Pour remédier à la crise des vocations, le chef de l'État a annoncé la future création d'une "formation dès l'après-bac" pour les futurs enseignants, au grand dam des syndicats. Et si ceux-ci ont salué le report du calendrier des épreuves de spécialité du bac Blanquer de mars à juin, ils constatent aussi l'accumulation d'annonces sans consultation, ni concertation.
Dans une lettre adressée à Gabriel Attal, l'Unsa-Éducation exhorte le nouveau ministre à "ne pas reproduire les erreurs de ces prédécesseurs en matière d'annonces sans lendemain, d'injonctions aux personnels, d'éléments de langage qui mettent en porte à faux ceux-ci avec l'opinion publique". Il liste aussi les priorités de la rentrée qui, selon lui, reposent sur l'attractivité des métiers de l'éducation, la mixité sociale et la lutte contre la ségrégation scolaire.

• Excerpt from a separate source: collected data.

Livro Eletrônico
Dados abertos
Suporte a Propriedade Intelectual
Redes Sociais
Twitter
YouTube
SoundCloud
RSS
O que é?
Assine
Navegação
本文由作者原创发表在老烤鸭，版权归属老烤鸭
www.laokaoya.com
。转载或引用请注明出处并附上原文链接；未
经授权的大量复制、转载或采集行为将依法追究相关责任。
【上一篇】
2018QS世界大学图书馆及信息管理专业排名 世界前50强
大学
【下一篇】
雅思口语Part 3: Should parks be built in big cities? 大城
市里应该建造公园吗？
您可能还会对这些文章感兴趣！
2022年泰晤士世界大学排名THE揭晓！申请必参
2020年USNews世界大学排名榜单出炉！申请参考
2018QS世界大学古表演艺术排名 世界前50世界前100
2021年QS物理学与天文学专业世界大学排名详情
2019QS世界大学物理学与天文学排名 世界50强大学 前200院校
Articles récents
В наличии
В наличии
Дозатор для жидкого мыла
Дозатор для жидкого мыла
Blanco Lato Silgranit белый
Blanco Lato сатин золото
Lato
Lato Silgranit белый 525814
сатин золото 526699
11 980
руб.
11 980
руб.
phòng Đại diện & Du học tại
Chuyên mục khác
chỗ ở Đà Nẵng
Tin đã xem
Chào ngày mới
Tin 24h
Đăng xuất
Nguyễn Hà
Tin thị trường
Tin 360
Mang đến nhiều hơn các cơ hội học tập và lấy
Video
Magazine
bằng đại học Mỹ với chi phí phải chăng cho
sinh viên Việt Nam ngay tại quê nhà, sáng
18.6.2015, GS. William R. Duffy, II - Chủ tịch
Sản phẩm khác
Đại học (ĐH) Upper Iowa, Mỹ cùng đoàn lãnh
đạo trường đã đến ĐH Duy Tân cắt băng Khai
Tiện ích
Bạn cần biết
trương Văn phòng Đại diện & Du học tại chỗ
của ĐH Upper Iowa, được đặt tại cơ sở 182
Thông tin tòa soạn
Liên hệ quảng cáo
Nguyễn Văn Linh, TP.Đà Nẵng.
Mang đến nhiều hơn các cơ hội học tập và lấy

Renforcement des fondamentaux
Lundi, la Première ministre, Élisabeth Borne, et Gabriel Attal se rendront dans des établissements en Ille-et-Vilaine, où seront abordés deux priorités de cette rentrée, selon le gouvernement : le renforcement des fondamentaux en mathématiques et en lecture et une meilleure reconnaissance de l’engagement des enseignants grâce au pacte.
Parmi les autres sujets de la rentrée scolaire : le handicap. Fin août, l'Unapei, l'une des principales associations dans le secteur du handicap intellectuel, a déploré que des milliers d'enfants en situation de handicap n'aient pas accès à une scolarisation adaptée. Il existe "une réelle carence dans l'accueil à l'école des élèves en situation de handicap", ont abondé la Défenseure des droits, Claire Hédon, et son adjoint Défenseur des enfants, Éric Delemar, dans un communiqué.